Stocks discussed on the in-depth session of Jim Cramer's Mad Money TV Program, Wednesday October 30.
Buffalo Wild Wings (BWLD) roared 9% after a "grand slam" quarter. BWLD reported a 10 cent earnings beat and a 27.9% rise in revenues with same store sales up 4.7%, more than double what the street expected. Those who held onto the stock after its last earnings beat have seen a 36% gain, and the stock has risen 167% since Cramer got behind it in 2011. McDonald's (MCD) rolled out its own wings offering, but did not seem to take market share from BWLD, because of the unique sports, wings and beer experience the restaurant offers.
Given the higher price of wings and the larger sizes of the wings, BWLD introduced the concept of selling portions based on weight rather than on the number of wings, and this has met with success. Its new beer offering from Red Hook is popular, and BWLD's fantasy football parties bring in more customers. While BWLD is focusing on store expansion, CEO Sally Smith said volume growth is more important, and volume has doubled in 10 years. Even on its uptick, Cramer would not take profits and would buy more if it drops.
The market can rally on a Fed policy and fall when the Fed gives the reasons for the policy. Lower interest rates cause stocks to rise, but poor economic numbers, which increase bond buying and lower interest rates, cause the market to fall. Cramer thinks that in a couple of days, stocks may move up again, but he would consider high-yielding bond equivalent stocks.
Cramer took some calls:
Incyte (INCY) has a treatment for rheumatoid arthritis, and Cramer noted that any company that has a drug for this condition tends to rise. If the drug is approved, INCY could see a multi-year move.
Verizon (VZ) was unfairly punished through its guilt by association with the glitch-filled healthcare website. "That is ludicrous," said Cramer.
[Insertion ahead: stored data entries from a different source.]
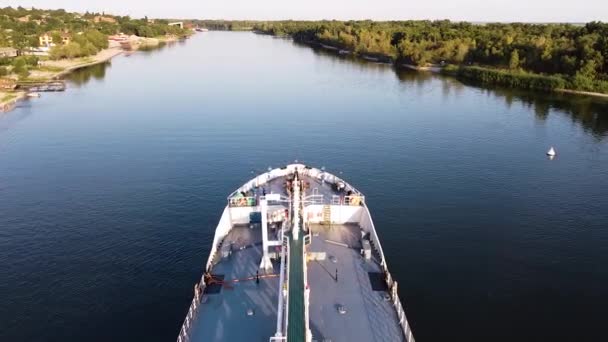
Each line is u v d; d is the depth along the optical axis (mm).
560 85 174125
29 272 55656
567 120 131000
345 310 35688
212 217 69312
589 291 53438
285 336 28109
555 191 81000
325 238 46219
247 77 192875
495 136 113625
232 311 35438
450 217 70188
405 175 86750
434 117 131125
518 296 52156
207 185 81062
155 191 78375
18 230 65188
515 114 136750
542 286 54156
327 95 157875
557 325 47625
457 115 134000
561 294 52812
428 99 155750
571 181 85688
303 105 141625
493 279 55062
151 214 70188
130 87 171625
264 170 88188
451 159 96188
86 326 46844
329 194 53938
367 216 46594
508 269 57188
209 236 63750
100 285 53250
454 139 110250
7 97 152250
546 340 45406
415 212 71500
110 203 73750
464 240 63625
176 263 57531
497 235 65250
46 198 75438
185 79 188000
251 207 47906
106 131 113250
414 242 62688
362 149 101375
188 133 111250
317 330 33594
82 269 56312
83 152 98125
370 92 165750
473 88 179125
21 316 48156
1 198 75250
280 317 29531
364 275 40219
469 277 55312
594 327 47500
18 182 81938
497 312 49344
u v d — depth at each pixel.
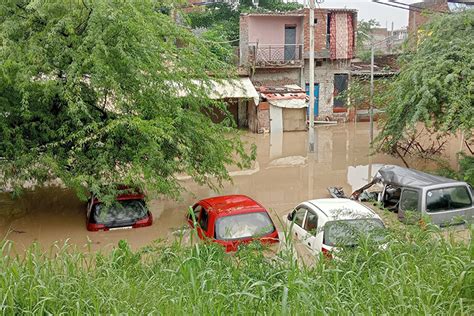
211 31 31.16
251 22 28.58
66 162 11.23
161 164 11.23
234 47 31.98
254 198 14.19
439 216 9.98
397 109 15.15
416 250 6.50
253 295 4.91
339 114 29.00
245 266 6.31
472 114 13.68
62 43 10.85
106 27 10.70
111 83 10.67
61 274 5.70
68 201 13.73
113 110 11.66
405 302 5.08
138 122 10.62
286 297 4.57
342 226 7.70
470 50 14.74
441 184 10.44
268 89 26.64
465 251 6.15
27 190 14.75
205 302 4.91
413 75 14.80
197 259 5.96
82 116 11.19
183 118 11.92
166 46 11.85
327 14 28.19
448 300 5.20
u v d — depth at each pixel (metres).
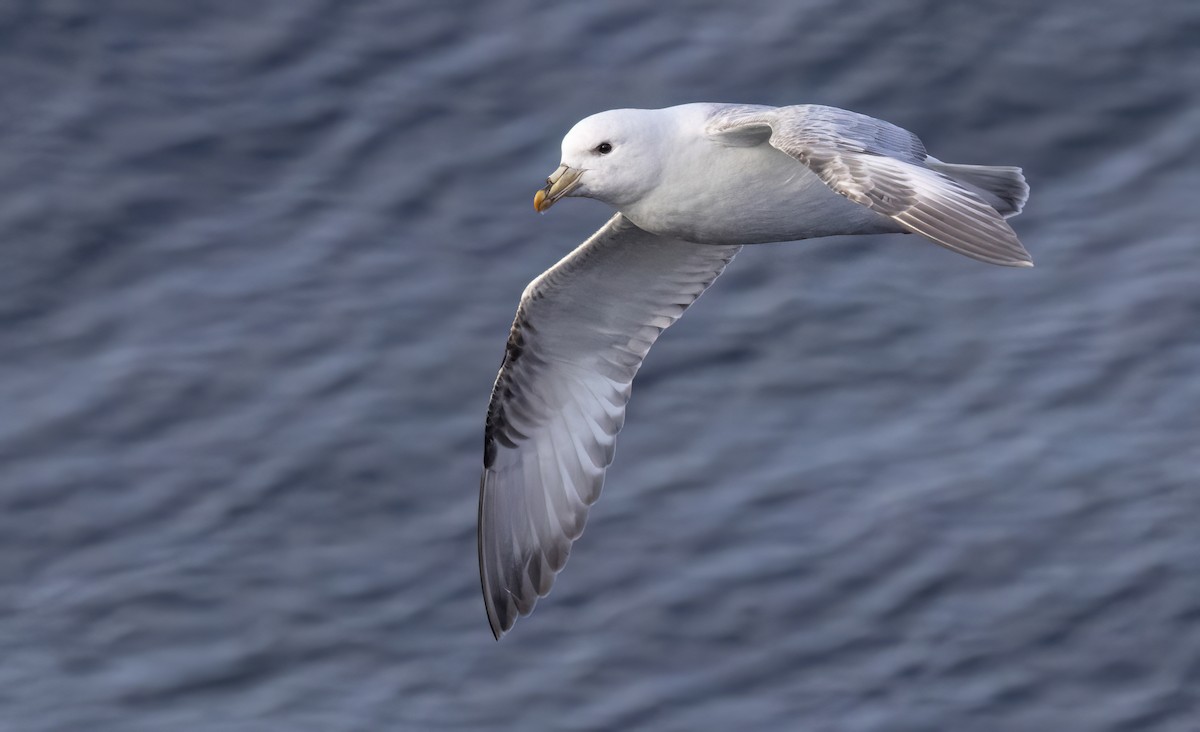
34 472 20.56
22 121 24.45
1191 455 19.98
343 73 25.12
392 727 17.67
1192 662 17.80
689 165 11.79
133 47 25.33
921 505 19.52
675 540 19.33
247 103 24.78
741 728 17.44
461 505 20.08
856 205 11.87
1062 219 23.19
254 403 21.30
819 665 18.02
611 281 12.86
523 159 24.05
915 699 17.64
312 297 22.56
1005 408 20.83
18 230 23.22
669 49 25.16
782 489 19.86
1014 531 19.17
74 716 17.89
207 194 23.78
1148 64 24.81
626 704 17.75
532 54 25.22
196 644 18.67
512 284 22.66
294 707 17.95
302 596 19.12
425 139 24.38
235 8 25.72
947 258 22.92
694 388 21.23
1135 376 21.08
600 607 18.72
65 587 19.34
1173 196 23.33
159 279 22.81
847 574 18.83
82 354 21.94
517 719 17.69
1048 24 25.34
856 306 22.19
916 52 24.98
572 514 13.20
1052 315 21.98
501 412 13.23
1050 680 17.77
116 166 24.02
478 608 18.95
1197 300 21.86
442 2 25.73
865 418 20.78
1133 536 19.05
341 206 23.69
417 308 22.38
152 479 20.50
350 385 21.47
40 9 25.55
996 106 24.41
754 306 22.23
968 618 18.38
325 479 20.42
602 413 13.20
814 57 24.94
Verizon is a buy under $50.
Agco (AGCO) is suffering from low corn prices, but may be good long term, if commodities recover.
CEO Interview: Nick Akins, American Electric Power (AEP)
Falling interest rates are making bond alternative stocks more attractive. Utilities like American Electric Power (AEP) may be worth buying, but one caveat is that AEP uses a lot of coal and might be vulnerable to government regulations. The company reported a 2 cent earnings beat and raised guidance. The stock has rallied 8% in the last 2 weeks. CEO Nick Akins says the industrial part of the business has been weak and the company is feeling the consequences of sequester. AEP is making the transition from coal to natural gas and so far, has been able to cope with regulations on the use of coal. Cramer likes the fact that AEP yields 4.25%.
CEO Interview: David Wenner, B&G Foods (BGS)
B&G Foods (BGS) has been a consistent performer, but it reported a disappointing quarter, missing earnings and revenue estimates. Management said the reason was increased competition from private label brands and discounts from competitors. The stock fell more than $3. CEO David Wenner acknowledged that the environment is "challenging." Consumers seem to be snacking more, and BGS is moving into snacks, which are expected to comprise 25% of sales next year. Wenner expects the grocery section of the business to be flat or up next year and plans to grow the company organically and through acquisitions. The stock has risen 212% since Cramer got behind it 3 years ago. He would hold BGS and buy more on a decline.